姫巫女が私を一方的に責めていた先ほどの場面も周りの生徒たちから見れば私と姫巫女がまるで口論をしているようにしか見えていなかった。
そして口論後、姫巫女を助けようと伸ばした私の手は周りから見れば突き落としているようにしか見えなかった。
このまま姫巫女の腕を掴もうとすると同じことが繰り返させるかもしれない。
「…っ!!!!」
私は何とか間に合うように階段から思いっきり飛んだ。
そんな私を信じられないものでも見るような目で見る姫巫女を強引に私の胸に引き込む。
私は自身の胸の中に姫巫女がいることを確認すると離さないように強く抱きしめ、自分の体が下になるように体を回した。

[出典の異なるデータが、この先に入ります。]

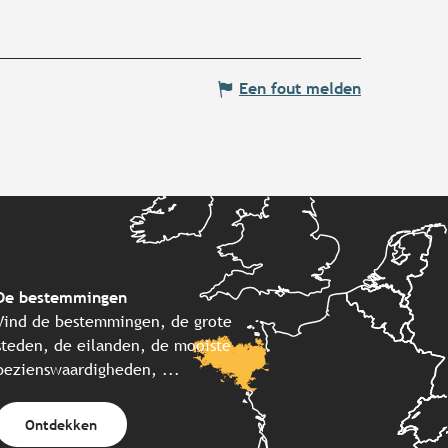
Een fout melden
De bestemmingen
Vind de bestemmingen, de grote
steden, de eilanden, de mooiste
bezienswaardigheden, ...
Ontdekken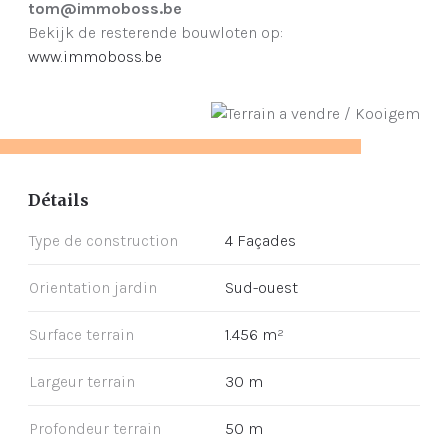
tom@immoboss.be
Bekijk de resterende bouwloten op:
www.immoboss.be
Détails
Type de construction
4 Façades
Orientation jardin
Sud-ouest
Surface terrain
1.456 m²
Largeur terrain
30 m
Profondeur terrain
50 m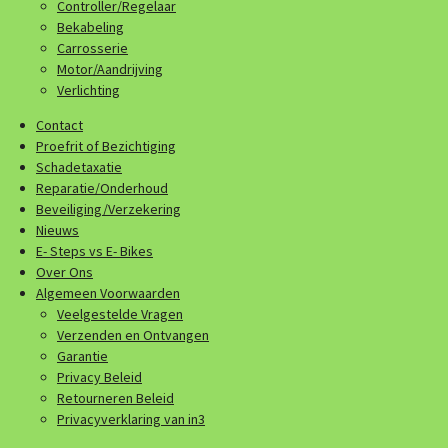
Controller/Regelaar
Bekabeling
Carrosserie
Motor/Aandrijving
Verlichting
Contact
Proefrit of Bezichtiging
Schadetaxatie
Reparatie/Onderhoud
Beveiliging/Verzekering
Nieuws
E- Steps vs E- Bikes
Over Ons
Algemeen Voorwaarden
Veelgestelde Vragen
Verzenden en Ontvangen
Garantie
Privacy Beleid
Retourneren Beleid
Privacyverklaring van in3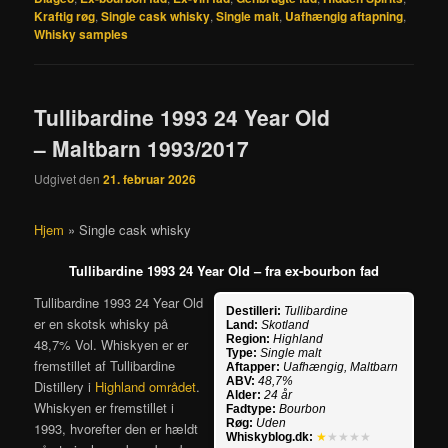
Kraftig røg
,
Single cask whisky
,
Single malt
,
Uafhængig aftapning
,
Whisky samples
Tullibardine 1993 24 Year Old
– Maltbarn 1993/2017
Udgivet den
21. februar 2026
Hjem
»
Single cask whisky
Tullibardine 1993 24 Year Old – fra ex-bourbon fad
Tullibardine 1993 24 Year Old
Destilleri:
Tullibardine
er en skotsk whisky på
Land:
Skotland
Region:
Highland
48,7% Vol. Whiskyen er er
Type:
Single malt
fremstillet af Tullibardine
Aftapper:
Uafhængig, Maltbarn
ABV:
48,7%
Distillery i
Highland området
.
Alder:
24 år
Whiskyen er fremstillet i
Fadtype:
Bourbon
Røg:
Uden
1993, hvorefter den er hældt
Whiskyblog.dk:
★
★★★★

これで誰にも私が姫巫女を突き落としたとは言わせない。むしろ身を挺して守ったのだから。
…あぁ、私の能力が風だったらな。
そんなことを思いながらも私は衝撃に備えてぐっと体全体に力を入れた。
「…紅っ!」
階段の上から聞き慣れた誰かの焦った声がする。
声のする方へ視線を向ければ焦った様子でこちらに手を伸ばしている蒼の姿が目に入った。
…蒼だ。
声の主を知った瞬間、ふわりと私の体が宙に浮いた。
地面はもうすぐそこでスレスレの場所だ。
ギリギリセーフというやつだろう。
よ、よかったぁ。
「紅!怪我はない!?」
安堵したまま、姫巫女を抱きしめていると蒼が階段からこちらに急いで降りて来た。
「ご覧の通り無傷だよ。ありがとう、蒼」
姫巫女に回していた腕を解いて蒼に両手を上げて見せる。そして私はにっこりと蒼に笑った。
「ま、間に合ってよかった…」
いつも余裕のある蒼らしくない表情だ。
額にはうっすらと汗があり、笑っているがうまく笑えていない。
嘘の笑顔なら誰よりも上手いはずなのに。